A Sermon on Mark 1:29-39

Preached February 9, 2003

First Christian Church, Corpus Christi, Texas

By Donald M. Tuttle

The story is told of a little boy and his father. They were walking along a road when they came across a large stone. The boy looked at the stone and thought about it a little. Then he asked his father, "Do you think if I use all my strength, I can move that rock?"

The father thought for a moment and said, "I think that if you use all your strength, you can do it."

That was all the little boy needed. He ran over to the rock and began to push on it. He pushed and he pushed, so hard did he try that little beads of sweat appeared on his forehead. But the rock didn’t move—not an inch, not half an inch.

I don’t know about you, but I feel for the kid. I think a lot of us spend our time and energy pushing on rocks that just don’t move.

I think most of us feel for that rock-pushing boy. We know what it is like to be powerless, to fail. We know what it is to get discouraged, to imagine something that despite our best efforts we cannot seem to make happen. We know his pain and frustration.

Yet maybe there is another option than resignation or despair. Maybe we haven’t done all that we can do.

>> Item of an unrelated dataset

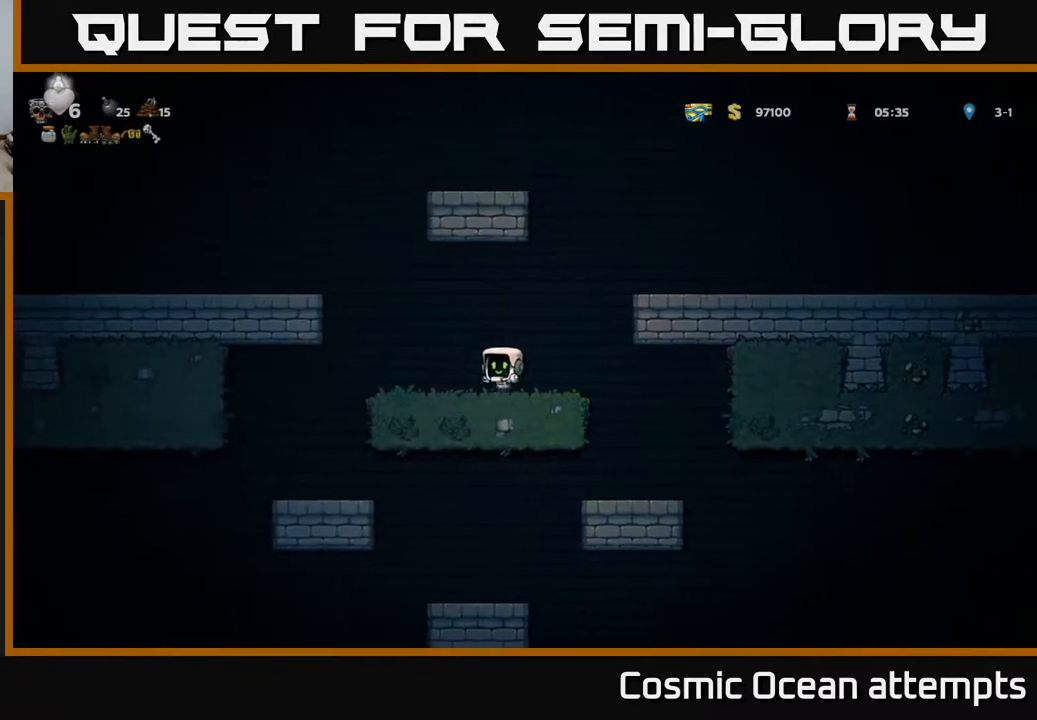
{"buttons": ["DPAD_RIGHT"], "left_stick": "center", "events": [[50, "A", "down"], [300, "A", "up"]]}
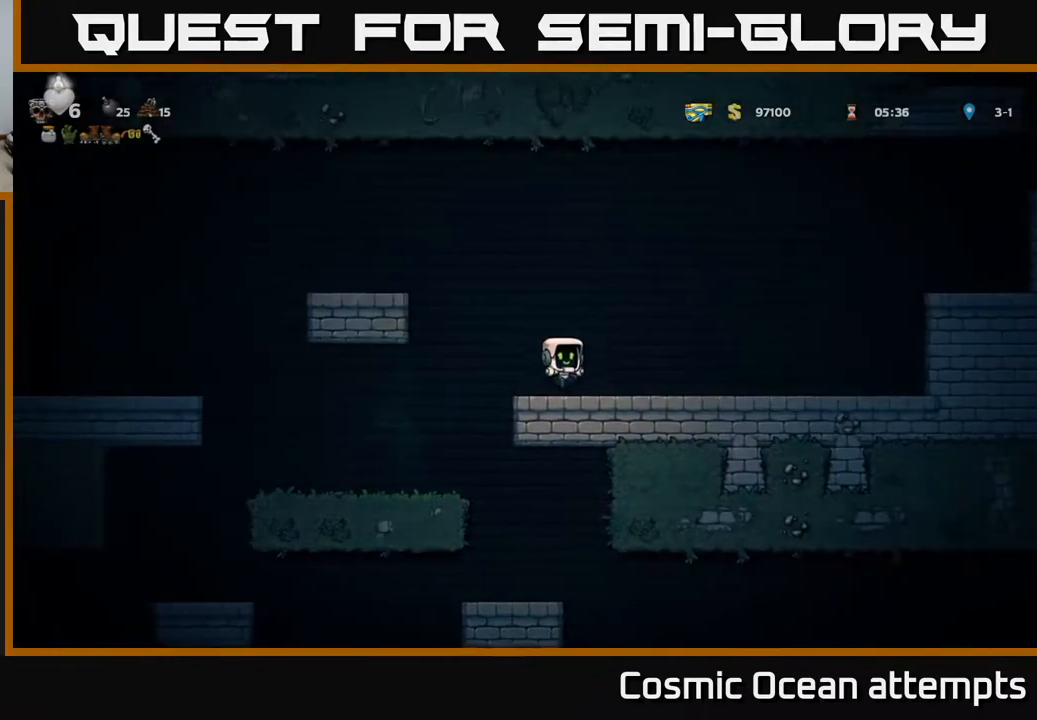
{"buttons": ["A", "DPAD_RIGHT"], "left_stick": "center", "events": [[383, "A", "down"]]}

After a while, the little boy sat down on the ground. His face had fallen. His whole body seemed to be just a lump there on the earth. "You were wrong," he told his dad. "I can’t do it."

His father walked over to him, knelt beside him, and put his arm around the boy’s shoulder. "You can do it," he said. "You just didn’t use all your strength. You didn’t ask me to help."

The world in which we live tells us that it is all up to us. It tells us that we have to be strong and independent. It tells us we can’t and shouldn’t count on anyone or anything else. And yet, what faith tells us and what Jews and Christians have known forever is that we have a ready resource in God, strength for those who ask.

It had been a long day for Jesus. It had started in the synagogue in Capernaum where he had gone to teach. While there a man with an unclean spirit confronted him. Jesus both silenced and cast out the spirit, leaving the people astonished at the power and authority that he possessed.

And when he was finished there, he went to the home of Simon and Andrew, where he discovered that their hostess, Simon’s mother-in-law, was sick with a fever. So Jesus went to her, took her by the hand, lifted her up and made her well.

And while she got up and went to prepare him something to eat, a crowd gathered at the front door. Word of Jesus’ power had spread throughout the city. And as soon as the Sabbath was over, as soon as they could bring their family and friends to him, they did. They brought the sick and diseased, the weak and weary, the possessed and the pathetic that he might speak to them, touch them, and make them whole. And he did. I am sure that it was late into the evening before Jesus could get back into Simon’s home and lay down upon a mat to rest.

Yet before dawn, before anyone else awakened, Jesus rose and made his way out of the house and into the wilderness. "Why?" So that he could pray. Having poured himself out in love and care for those around him, having pushed and pushed against the rock of illness and evil, he went to ask the Father to add his strength to the Son’s. He tapped the one limitless resource available to God’s people so that he could go forth to do God’s will.

Jesus knew what God’s people have known for centuries. Years and years before, the Psalmist wrote: "I look to the hills—from where will my help come? My help comes from the Lord, who made heaven and earth." The Psalmist knew that his strength was insufficient, but that God’s was great.

Years after Jesus, the author of Hebrews would affirm the same truth. He told those to whom he wrote that they could "approach the throne of grace with boldness, so that [they might] receive mercy and find grace to help in time of need." He knew that they were not, in and of themselves, strong enough to be faithful, but he knew that if they were to ask, God would be gracious.

How often do you suppose that we assume it is all left up to us?

William Willimon and Stanley Hauerwas have noted that we are often "functional atheists." Oh we may believe that God exists, but when it comes to living our lives, when it comes to dealing with the weight of our troubles, we trust only in our own strength. We push and we push and we push some more. We give it all we have, figuring that it is all with which we have to work. And in the end we too often see little movement.

But it doesn’t have to be that way. The greatest resource we have is not in ourselves but in God. And learning to be disciples of Jesus means learning how to pray, how to ask the Father to add his strength to ours. Learning to be disciples of Jesus means never failing to ask God for the help we need.

There is no ending to the story with which I began. But I can imagine one. I can imagine the father lifting his son to his feet and the two of them walking over to that stone, placing their hands against it, and with one big shove sending it down the hill.

And I can imagine the Spirit of God, lifting up you and me, and adding its power to our own, until the rocks of frustration and addiction, guilt and depression, and all their allies tumble away. Amen.